Stored data entries:
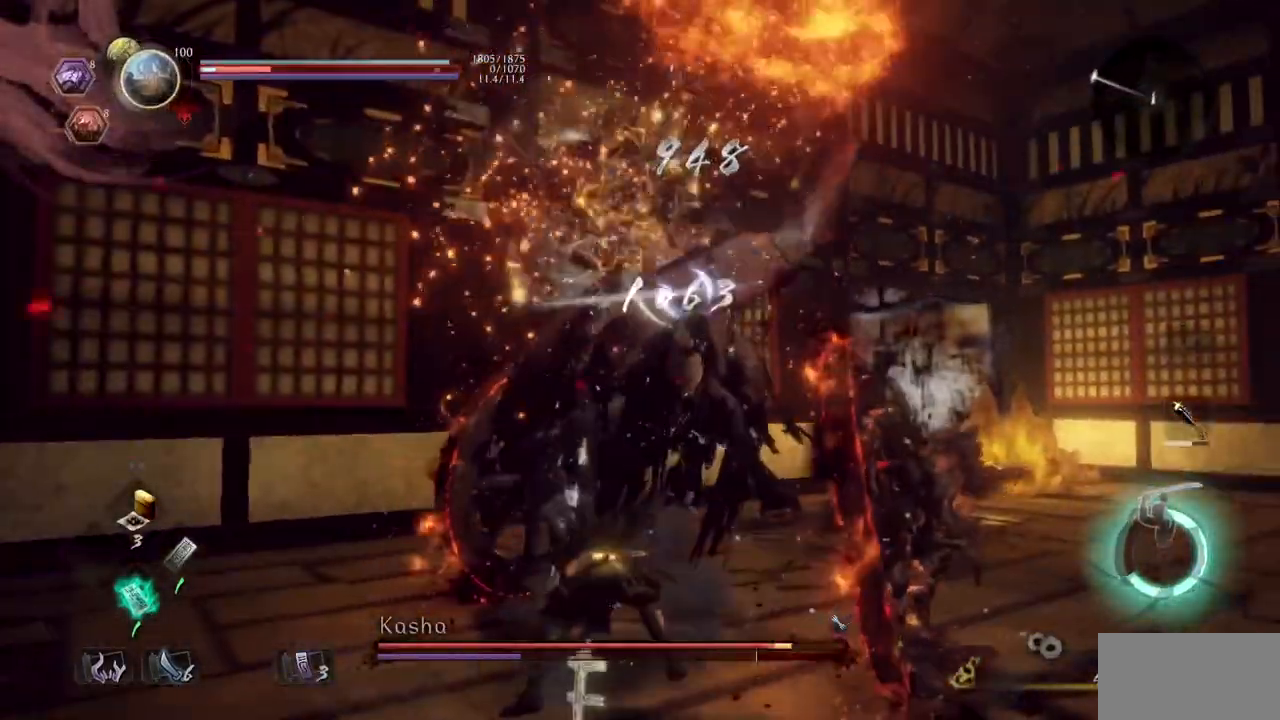
{"buttons": ["TRIANGLE", "L2"], "left_stick": "up", "right_stick": "center", "events": [[34, "TRIANGLE", "down"], [167, "TRIANGLE", "up"], [251, "TRIANGLE", "down"], [384, "TRIANGLE", "up"], [484, "TRIANGLE", "down"]]}
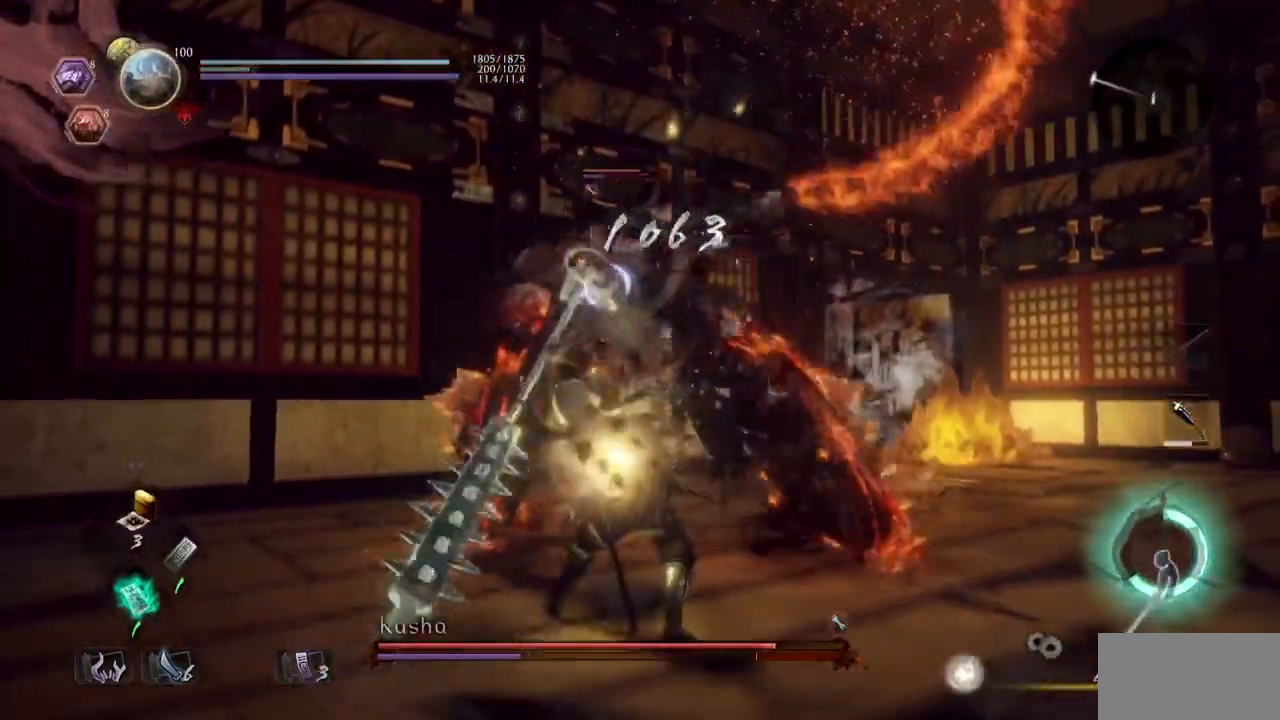
{"buttons": ["TRIANGLE"], "left_stick": "up", "right_stick": "center", "events": [[117, "TRIANGLE", "up"], [183, "TRIANGLE", "down"], [317, "TRIANGLE", "up"], [350, "L2", "up"], [384, "TRIANGLE", "down"]]}
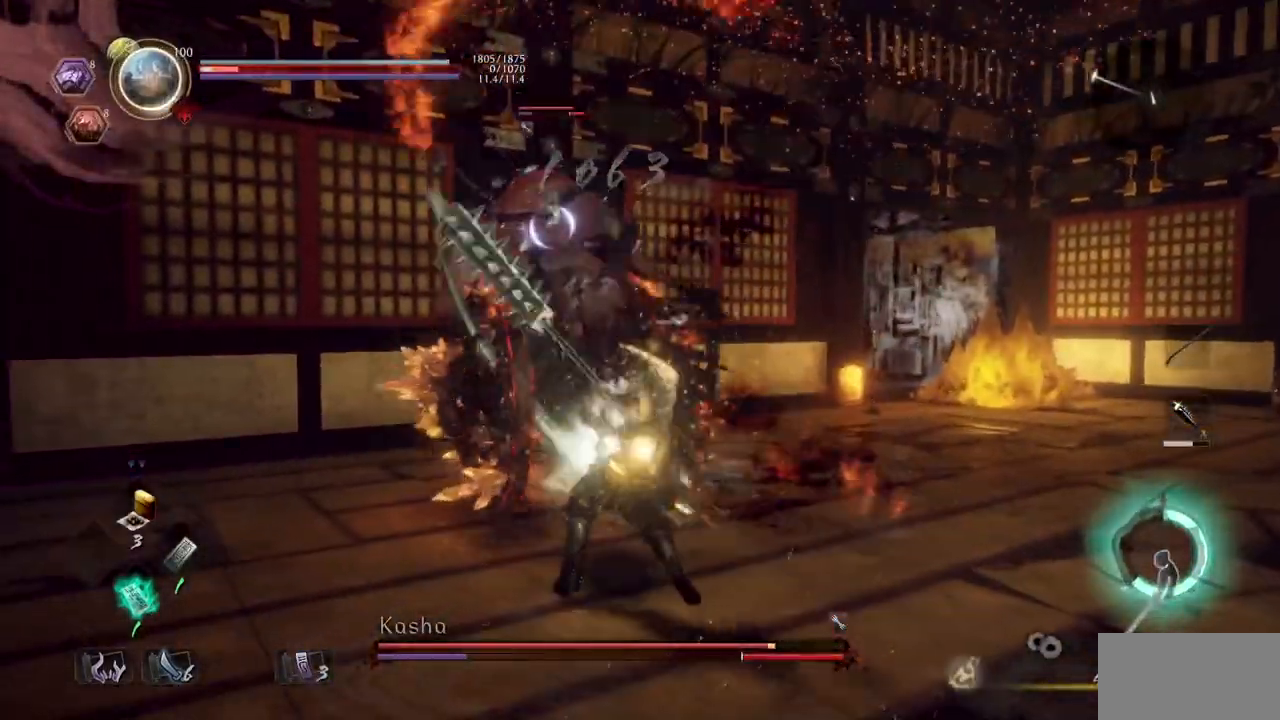
{"buttons": [], "left_stick": "up", "right_stick": "center", "events": [[34, "TRIANGLE", "up"]]}
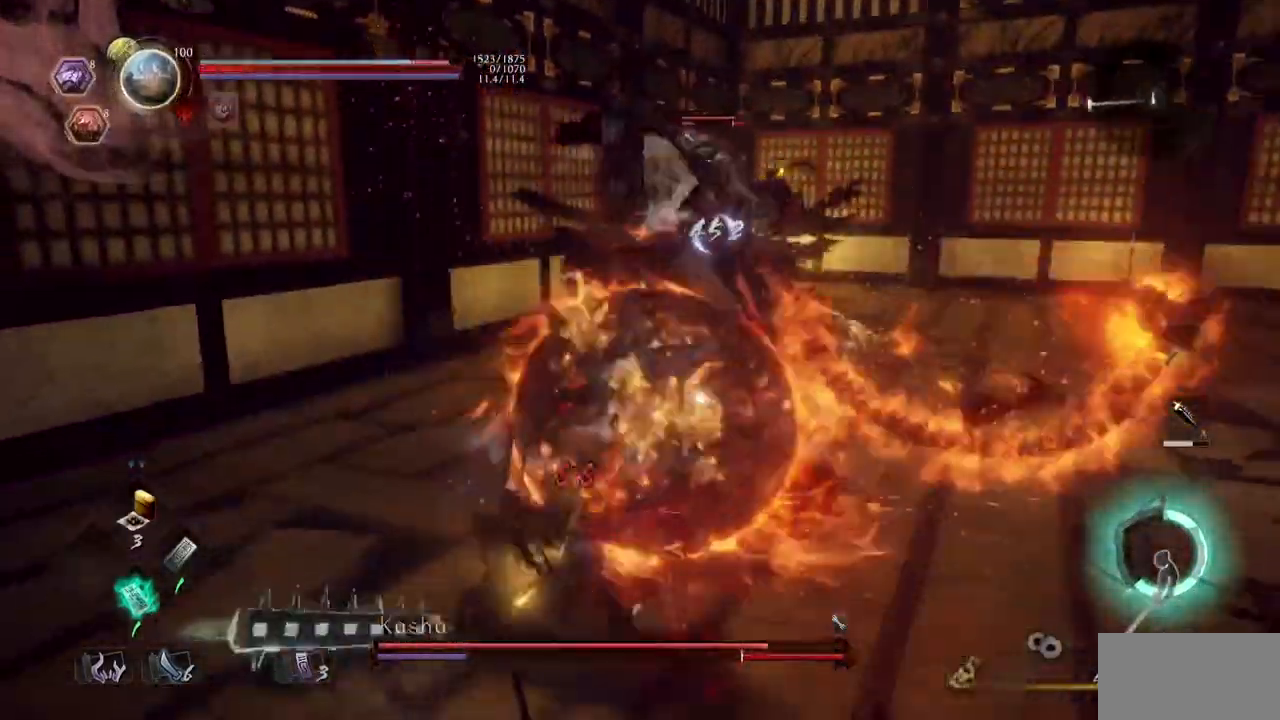
{"buttons": ["CROSS", "R2"], "left_stick": "up", "right_stick": "center", "events": [[350, "R2", "down"], [400, "CROSS", "down"]]}
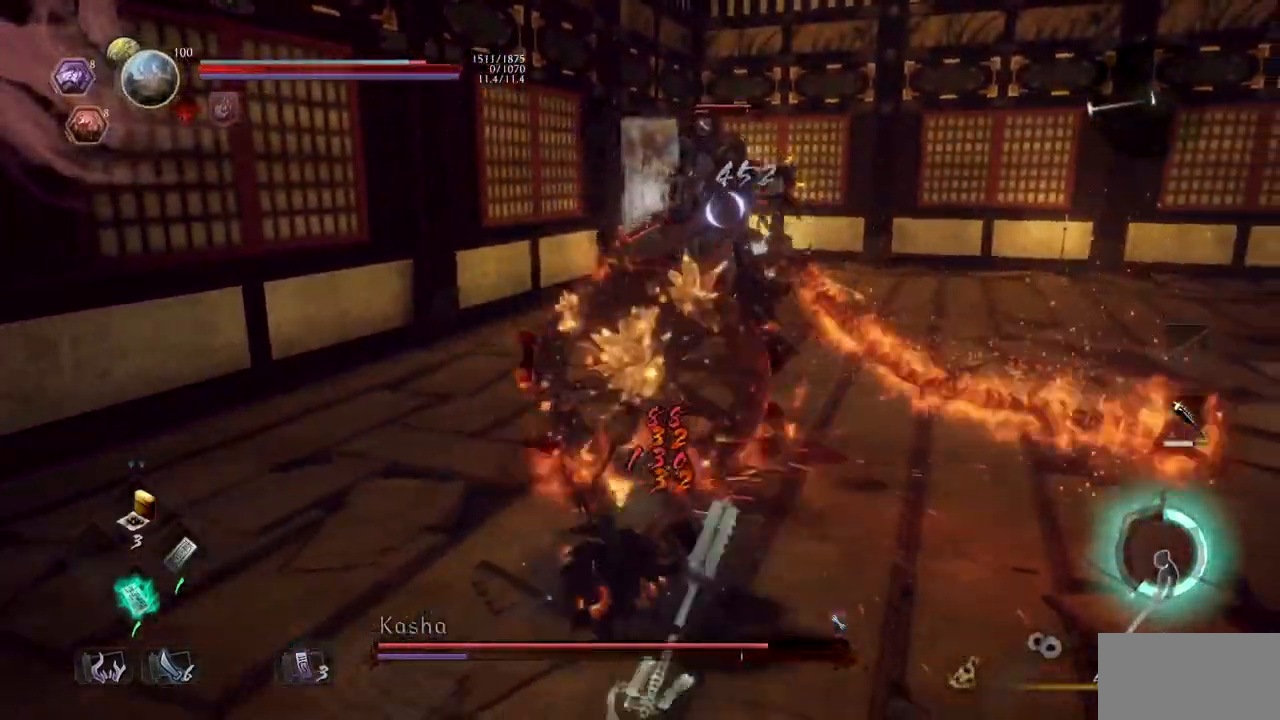
{"buttons": [], "left_stick": "up", "right_stick": "center", "events": [[34, "CROSS", "up"], [50, "R2", "up"]]}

▶ Exercise brief:
Please give the data again unaltered, leaving out any images.

▶ Completed task:
{"buttons": ["TRIANGLE", "L2"], "left_stick": "up", "right_stick": "center", "events": [[34, "TRIANGLE", "down"], [167, "TRIANGLE", "up"], [251, "TRIANGLE", "down"], [384, "TRIANGLE", "up"], [484, "TRIANGLE", "down"]]}
{"buttons": ["TRIANGLE"], "left_stick": "up", "right_stick": "center", "events": [[117, "TRIANGLE", "up"], [183, "TRIANGLE", "down"], [317, "TRIANGLE", "up"], [350, "L2", "up"], [384, "TRIANGLE", "down"]]}
{"buttons": [], "left_stick": "up", "right_stick": "center", "events": [[34, "TRIANGLE", "up"]]}
{"buttons": ["CROSS", "R2"], "left_stick": "up", "right_stick": "center", "events": [[350, "R2", "down"], [400, "CROSS", "down"]]}
{"buttons": [], "left_stick": "up", "right_stick": "center", "events": [[34, "CROSS", "up"], [50, "R2", "up"]]}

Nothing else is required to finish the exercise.